Delvan Houston, who is the president of the Randolph County chapter of the NAACP, led the initial complaints against Farr in the wake of Farr's original Facebook post. Houston addressed the city council at Monday's meeting and listed a number of requests that - without mentioning Farr by name - seemed to be clearly tied to Farr's case.

Houston asked that the city adjust its policy so that job titles and their pay rates remain uniform throughout the police department. Houston further requested that the city create a public listing of job titles and pay scale.

He mentioned other officers in the Roanoke PD that had received disciplinary demotions that were also accompanied with a reduction in pay, and wondered why there was a lack of uniformity when it came to those types of decisions.

Mayor Mike Fisher stated that he alone decided the disciplinary action against Farr, without the official input of the rest of the city council. Fisher explained that he did so because city employment rules give the mayor sole responsibility over personnel matters, while the council's input and approval are required only in regards to financial decisions pertaining to the city.

This sparked an impassioned line of questioning from Shawanna Boyd, a Roanoke resident who was on the agenda to address the council. Boyd expressed her frustration with the city's disciplinary process and confronted Fisher on why he made the decision he made.

Boyd also did not mention Farr by name, but the context indicated that Farr was the subject of her line of questioning.

Fisher explained that, by law, he could not discuss the details of the case in the public portion of the council meeting and offered to allow Boyd to go into executive session, which she declined.

Farr maintains he had no racial intent behind his original Facebook post.

"I didn't do anything wrong. I used the word 'thug.' Thug means criminal," he said. "I don't know where they spawned this off to mean something racist. Everybody that I spoke to - to include the chief, at the beginning - agreed that it was not racial. But somewhere along the way I guess he flipped on that."

He added, "I've been policing in the same town for 30 years. Everybody knows who I am. I'm not a racist. I've got black people, I've got brown people, I've got white people, every color of the rainbow reaching out to me and telling me how foolish all of this is."

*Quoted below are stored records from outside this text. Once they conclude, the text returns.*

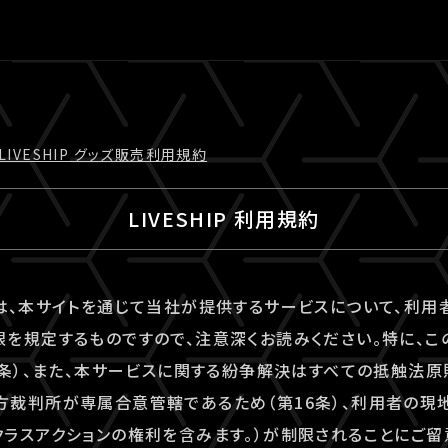
LIVESHIP グッズ販売利⽤規約
LIVESHIP 利用規約
は、本サイトを通じて当社が提供するサービスについて、利
を規定するものですので、注意深くお読みください。特に、こ
6条）、また、本サービスに関する紛争解決はすべての抵触法
裁判所が専属合意管轄であるため（第16条）、利用者の現
ラスアクションの権利を含みます。）が制限されることにご留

Farr said he wants to rectify the inconsistency between what he understood his job would be when he returned from suspension and what it actually was. To that end he plans to meet with Fisher once more to seek clarification. He said that if a satisfactory resolution is not reached, he will weigh his options, which include retiring from the force.

"I'm going to keep fighting this," Farr said. "I've got an option if I want to I can retire. But I can't leave it like this. I know they think I'm crazy, but I can't let a precedent like this be set. There's 20 other police officers that are at the police department, and if this sticks then what's going to happen the next time?"

Fisher took a moment at Monday's council meeting to thank Houston and Boyd for voicing their concerns.

"If the public does not get involved, we don't know what's going on sometimes," he said. "We need to hear from you."

He also made an impassioned plea for unity within the community.

"I don't claim to be perfect," he said. "Sometimes a mayor's decisions are tough, and we've gone through some of those lately. But I don't want my decisions to come between folks in this city."

He then ended the meeting with a prayer for unity within the city, a prayer that Farr later voiced his full support for.

"The reason I've been a policeman for 30 years is because I love the people in Roanoke, and I don't want to see people hurt anymore," Farr said. "I know that for whatever reason there were some hurt feelings ... I've never been one of those people to separate our community into ethnic groups. It's just our community, Randolph County, Roanoke. We need to heal. It blows my mind to know that this has crept into our community. I never would have dreamed that this would have happened."